WHAT IS WRONG WITH YOU, PEOPLE?!
My Thursday music column, NOTEWORTHY, has been taken over each week with listing the really good performances hereabouts, so that you don’t miss out on something you wish you hadn’t. Not much room for music stories there anymore.
So now in CURIOUS CITY today I must do some frustrated scolding, but followed with another local music story that is nothing but good vibrations.
I CERTAINLY UNDERSTAND
That there are many things to do on a Saturday night. That many are not in the habit of going to concerts, and consider it an effort. (Going to Hollywood Bowl is a huge effort and a lot of time, going to the Moss Theater on Olympic is not, and they even have free parking.)
That many do not have the budget for $35 tickets, times two or more, very often. (But that’s a pretty low price these days.) That unless you are a fan of a particular artist, you might not want to take a chance on someone you don’t know much about. (That could easily be a big mistake.)
Any live art creation is a gamble, but if you bet on Dolly, Streisand or Jeff Beck, or Bowie, Bob or Merle back in the day, you are probably going to come out grinnin’.
THESE EXCUSES
And more, are precisely why I write NOTEWORTHY (100 of them so far), so that you don’t miss someone like jazz legend Charles McPherson, who blew bebop alto sax and blew minds at his Jazz Bakery performance at Moss Saturday evening. The small, acoustically wonderful theater, 350 seats, was only about half full. What is wrong with you, people?! Please tell me what you were doing that night that was better.
He’s 80 but probably as good as he ever has been, maybe better. He is still working on his art, he does not rest on his considerable laurels.
I can tell you he recorded and toured with the incomparable (and notoriously demanding) Charles Mingus for 14 years, sat in for Charlie Parker in the film “Bird,” and blah blah blah, and maybe I should have told you more than “don’t miss this one, in your own backyard.” But the legends, in any genre, are rare birds, and if you wait they will be gone. Will McPherson still be touring at 90?
“CHARLES ANDREWS HAS LISTENED TO A LOT OF MUSIC
of all kinds, including more than 2,000 live shows” (probably 2500 by now). This Charles McPherson concert Saturday goes into the Top 25. Beyond McPherson’s performance, the other three band members, all unknowns to me, were each ridiculously talented. It was transcendent, every number. His “Nature Boy” may be the best I’ve ever heard, and his “Cherokee” ripped the roof off.

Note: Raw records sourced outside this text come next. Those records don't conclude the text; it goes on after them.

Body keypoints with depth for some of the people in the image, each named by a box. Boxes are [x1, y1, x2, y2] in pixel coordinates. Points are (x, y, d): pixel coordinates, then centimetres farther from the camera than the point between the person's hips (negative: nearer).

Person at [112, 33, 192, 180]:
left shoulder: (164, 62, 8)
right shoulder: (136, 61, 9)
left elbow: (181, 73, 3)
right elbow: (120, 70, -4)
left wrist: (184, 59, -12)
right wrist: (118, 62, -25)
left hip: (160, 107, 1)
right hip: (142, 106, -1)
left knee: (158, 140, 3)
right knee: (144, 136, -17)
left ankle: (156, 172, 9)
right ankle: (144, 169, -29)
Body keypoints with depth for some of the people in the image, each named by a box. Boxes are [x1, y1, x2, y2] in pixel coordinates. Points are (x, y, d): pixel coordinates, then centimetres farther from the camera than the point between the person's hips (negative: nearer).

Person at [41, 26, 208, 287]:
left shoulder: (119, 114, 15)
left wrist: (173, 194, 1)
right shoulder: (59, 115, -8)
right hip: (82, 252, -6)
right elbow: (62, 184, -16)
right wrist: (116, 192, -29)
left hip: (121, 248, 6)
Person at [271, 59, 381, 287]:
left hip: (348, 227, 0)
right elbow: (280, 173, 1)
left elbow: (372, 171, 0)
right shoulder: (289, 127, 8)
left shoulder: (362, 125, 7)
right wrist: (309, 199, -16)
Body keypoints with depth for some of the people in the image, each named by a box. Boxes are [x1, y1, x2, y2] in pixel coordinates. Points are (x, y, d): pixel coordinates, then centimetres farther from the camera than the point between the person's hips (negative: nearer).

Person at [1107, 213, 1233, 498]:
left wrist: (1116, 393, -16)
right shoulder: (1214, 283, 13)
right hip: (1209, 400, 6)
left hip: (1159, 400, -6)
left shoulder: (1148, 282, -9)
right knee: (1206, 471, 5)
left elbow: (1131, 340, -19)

How could you have missed this?
I was part of a really interesting panel discussion Thursday at our Main Library, about “Music on the Westside,” all aspects. There was talk of a need for more venues here, especially for up-and-coming artists, and I agreed but also pointed out the need to support the ones we already have, right here in SM, like McCabe’s, Harvelle’s, Jacaranda, the Jazz Bakery. Pulling out your credit card for a donation is great (do it!), but how about just going to worthwhile shows? Win, win. Booking great musicians, especially consistently, takes tremendous effort and skill.
NOW SOME GOOD NEWS - SURF’S UP!
David Leaf is a Santa Monica writer-producer-director known for documentaries, music programs, and pop culture retrospectives. He is an Adjunct Professor at UCLA’s Herb Alpert School of Music, and manages their Music Industry minor Intern Program. He says “if I’m passionate about an artist, I want to know everything” and that certainly applies to Brian Wilson and the Beach Boys -- he’s probably THE authority. But he’s not a “history professor,” and he uses his music knowledge to prepare his students for real-world challenges in the music industry.

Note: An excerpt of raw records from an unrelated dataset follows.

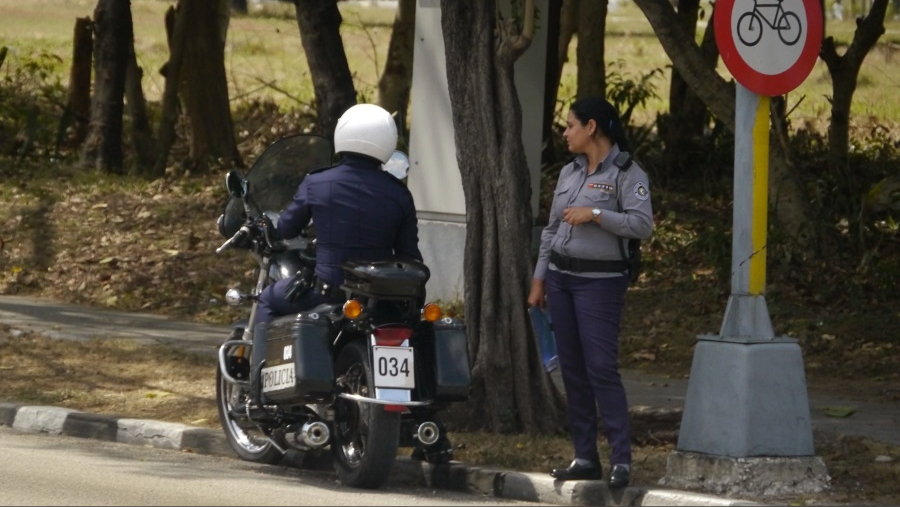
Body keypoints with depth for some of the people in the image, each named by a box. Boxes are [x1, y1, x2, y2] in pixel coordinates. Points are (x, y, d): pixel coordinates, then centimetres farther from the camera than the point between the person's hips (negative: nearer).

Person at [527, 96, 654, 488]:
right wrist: (539, 278, 15)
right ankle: (585, 458, 10)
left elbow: (642, 225, -17)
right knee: (572, 369, 6)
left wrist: (595, 214, -20)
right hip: (561, 278, 7)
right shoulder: (569, 173, 14)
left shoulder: (626, 173, -6)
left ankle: (621, 460, -12)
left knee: (602, 368, -13)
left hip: (600, 282, -7)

He also is a longtime good friend of Brian Wilson, one of the towering if troubled figures of 20th Century music and pop culture. Would there be The California Dream known worldwide without his Beach Boys? Doubtful. Leaf was the first to write a credible book about that, in 1978, “The Beach Boys and the California Myth.” (Out of print for years, if you can find it, even in paperback, grab a Franklin or two.) I promise, in another column I will tell you the cool, unique story of how David, Brian and I met, more than 30 years ago.
This last weekend I got an announcement from Leaf that he has endowed the “Brian Wilson Scholarship for Composition, Arrangement and Production of Popular Music,” with the first recipient already selected, student composer David Ghesser. “Contributions are very much welcomed,” said Leaf. Dollar levels of donation are cleverly assigned BB song titles (“Don’t Worry Baby”), but “any contribution is generous,” he said.
“It gives me great satisfaction to know that each year,” Leaf wrote, “a student musician will delve even more deeply into Brian’s one-of-a-kind body of work and carry his legacy with them throughout their career.”
Now, lest you think that’s a bit puffed up for songs about surfing, cars and CA girls, you don’t understand what nearly every musician on the planet knows. I didn’t quite, either, in’88, but as promised, I will tell you later.